The city was not able to adequately repair and maintain the building, but because we did not own the building, we could not apply for many potential grants. So with the city’s blessing, in 2011 we took ownership of the building. We are now able to aggressively seek grants. The Friends of the Library have actively campaigned to raise the funds to repair our deteriorating dome and replace our leaking windows.
We are not seeking to enrich ourselves at taxpayers’ expense. We are striving to provide services for the over 10,000 people who come to our library every month.
Libraries have never been free to operate. They are, however, free to all who come to use our services.
The writer is president of the Gloversville Public Library.
Ethics breach should cost Silver his job
I agree with Eileen Gallo’s Sept. 2 letter regarding [Assembly Speaker] Sheldon Silver. Laws and rules must apply to all citizens.
Unfortunately, many of our local, state and federal lawmakers seem to be “above the law.” Misconduct should not be tolerated; when it does happen, our money is used to cover it up.
The governor advocates ethics reform. What are his thoughts about Mr. Silver using over $100,000 of taxpayer funds as hush money to cover up assault and misconduct?

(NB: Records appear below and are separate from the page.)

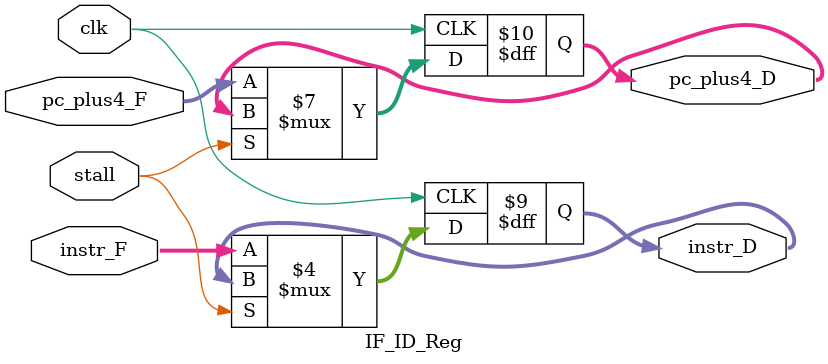
<source format=v>
`timescale 1ns / 1ps


module IF_ID_Reg(
    input wire clk,
    input wire [31:0] instr_F,
    input wire [31:0] pc_plus4_F,
    input wire stall,
    output reg [31:0] instr_D,
    output reg [31:0] pc_plus4_D
);
integer n;
initial begin
    pc_plus4_D = 32'h0;
    instr_D = 32'h0;
end
always @ (posedge clk) begin
    if (stall) begin
      pc_plus4_D <= pc_plus4_D;  // No change during stall
      instr_D <= instr_D;        // No change during stall
    end else begin
      pc_plus4_D = pc_plus4_F;
      instr_D = instr_F;
    end
end
endmodule
</source>
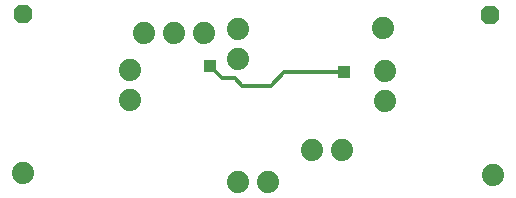
<source format=gbl>
G75*
%MOIN*%
%OFA0B0*%
%FSLAX25Y25*%
%IPPOS*%
%LPD*%
%AMOC8*
5,1,8,0,0,1.08239X$1,22.5*
%
%ADD10C,0.07400*%
%ADD11OC8,0.06300*%
%ADD12R,0.04362X0.04362*%
%ADD13C,0.01200*%
D10*
X0020099Y0018348D03*
X0055669Y0042502D03*
X0055669Y0052502D03*
X0060222Y0065000D03*
X0070222Y0065000D03*
X0080222Y0065000D03*
X0091549Y0066100D03*
X0091549Y0056100D03*
X0140528Y0052180D03*
X0140528Y0042180D03*
X0126305Y0025987D03*
X0116305Y0025987D03*
X0101594Y0015200D03*
X0091594Y0015200D03*
X0176596Y0017560D03*
X0140088Y0066508D03*
D11*
X0175573Y0071007D03*
X0019949Y0071104D03*
D12*
X0082205Y0053987D03*
X0127105Y0051787D03*
D13*
X0107005Y0051787D01*
X0102505Y0047287D01*
X0093105Y0047287D01*
X0090605Y0049787D01*
X0086405Y0049787D01*
X0082205Y0053987D01*
M02*

</source>
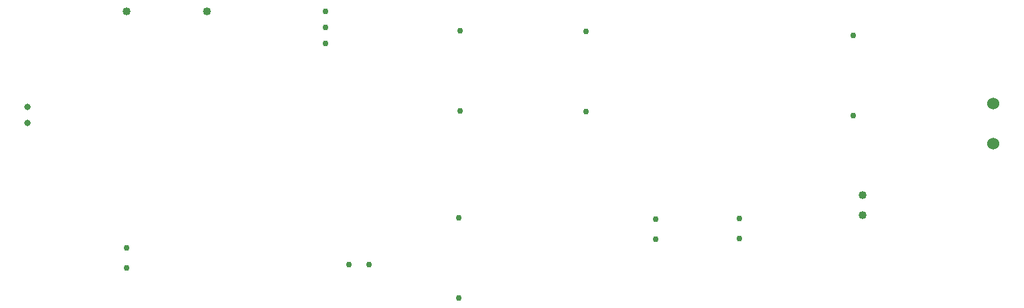
<source format=gbr>
G04 PROTEUS GERBER X2 FILE*
%TF.GenerationSoftware,Labcenter,Proteus,8.17-SP2-Build37159*%
%TF.CreationDate,2024-06-20T16:09:20+00:00*%
%TF.FileFunction,Plated,1,2,PTH*%
%TF.FilePolarity,Positive*%
%TF.Part,Single*%
%TF.SameCoordinates,{d690fe0b-f5ba-4302-a425-257792fcdbd5}*%
%FSLAX45Y45*%
%MOMM*%
G01*
%TA.AperFunction,ComponentDrill*%
%ADD38C,0.762000*%
%TA.AperFunction,ComponentDrill*%
%ADD39C,1.016000*%
%ADD40C,1.524000*%
%ADD41C,0.812800*%
%TD.AperFunction*%
D38*
X-2350000Y+2106800D03*
X-2350000Y+2310000D03*
X-2350000Y+2513200D03*
D39*
X-4866000Y+2510000D03*
X-3850000Y+2510000D03*
D38*
X-4870000Y-481000D03*
X-4870000Y-735000D03*
X-2060000Y-700000D03*
X-1806000Y-700000D03*
X-655000Y+2270000D03*
X-655000Y+1254000D03*
X-665000Y-100000D03*
X-665000Y-1116000D03*
X+940000Y+1244000D03*
X+940000Y+2260000D03*
X+1820000Y-120000D03*
X+1820000Y-374000D03*
X+2880000Y-110000D03*
X+2880000Y-364000D03*
X+4320000Y+1190000D03*
X+4320000Y+2206000D03*
D39*
X+4440000Y-70000D03*
X+4440000Y+184000D03*
D40*
X+6090000Y+1340000D03*
X+6090000Y+839620D03*
D41*
X-6120000Y+1300000D03*
X-6120000Y+1100000D03*
M02*

</source>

Don’t blame docs but insurance companies
Regarding Frank Elfland’s Sept. 7 letter about doctors [being the] key to reining in costs, he is lacking important information. I do medical billing. If you are using your medical insurance, it’s not the doctors who set the fees, it is the insurance companies.
Every year, I have to obtain the fee schedule from each insurance company. Doctors may charge more, but it means nothing. If the doctor has a contract with an insurance company to “participate,” the doctor must accept the fee that insurance company will pay. Most often, it is about 50 percent or less of what is submitted.
The doctor could charge $100 for an exam and get paid $28 for 45 minutes of his or her time. If the doctor doesn’t “participate” with that insurance, patients will not go to him even if his cash prices are reasonable.
It has been my experience that patients often only want to go where their insurance covers them. And many insurance companies don’t cover what the doctor does, be it exams, therapies, consultations or special tests.